After finding the line with "focal_mm: 5.1" in the entries below, copy that line and each one after it exactly, through the last line, and omit pictures.

• Working data:
========
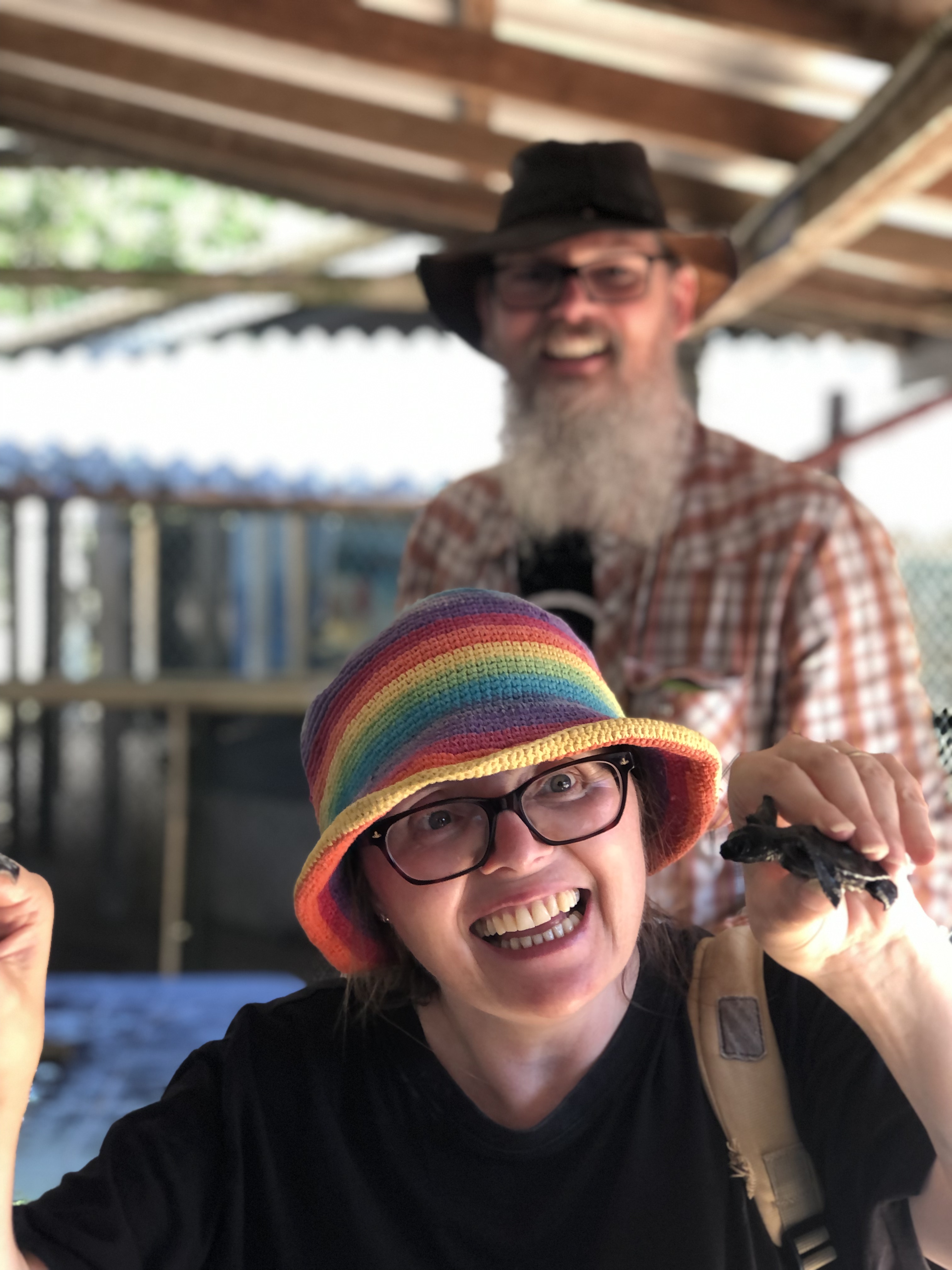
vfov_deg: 33.8
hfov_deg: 25.7
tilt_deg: -4.5
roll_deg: -0.3
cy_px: 635
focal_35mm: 57
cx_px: 476
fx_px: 2090
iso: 32
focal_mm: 6.6
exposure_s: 1/30
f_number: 2.8
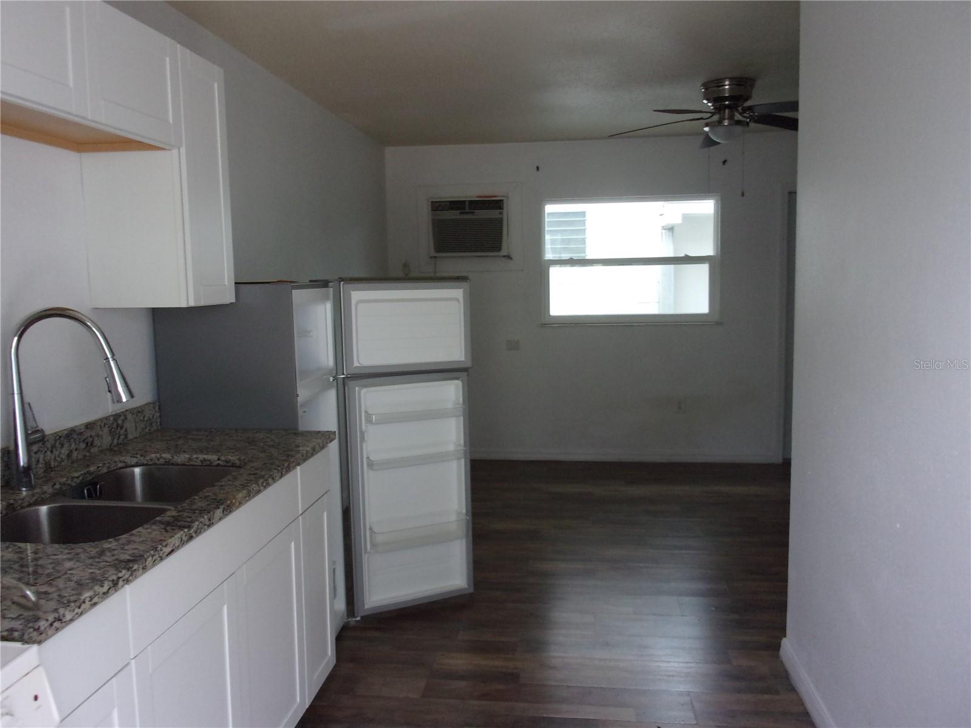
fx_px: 785
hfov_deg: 63.4
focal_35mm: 28
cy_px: 364
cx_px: 486
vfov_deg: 49.7
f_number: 3.9
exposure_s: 1/34
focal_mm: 5.1
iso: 200
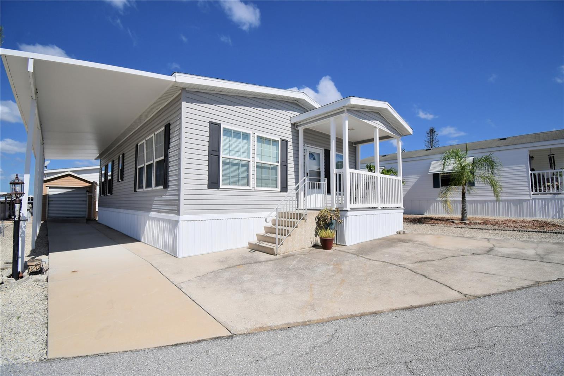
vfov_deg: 77.3
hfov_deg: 100.4
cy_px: 188
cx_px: 282
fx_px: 235
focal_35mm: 15
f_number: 4.5
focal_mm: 10
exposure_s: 1/3200
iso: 100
========
• Answer to the problem:
focal_mm: 5.1
iso: 200
vfov_deg: 77.3
hfov_deg: 100.4
cy_px: 188
cx_px: 282
fx_px: 235
focal_35mm: 15
f_number: 4.5
focal_mm: 10
exposure_s: 1/3200
iso: 100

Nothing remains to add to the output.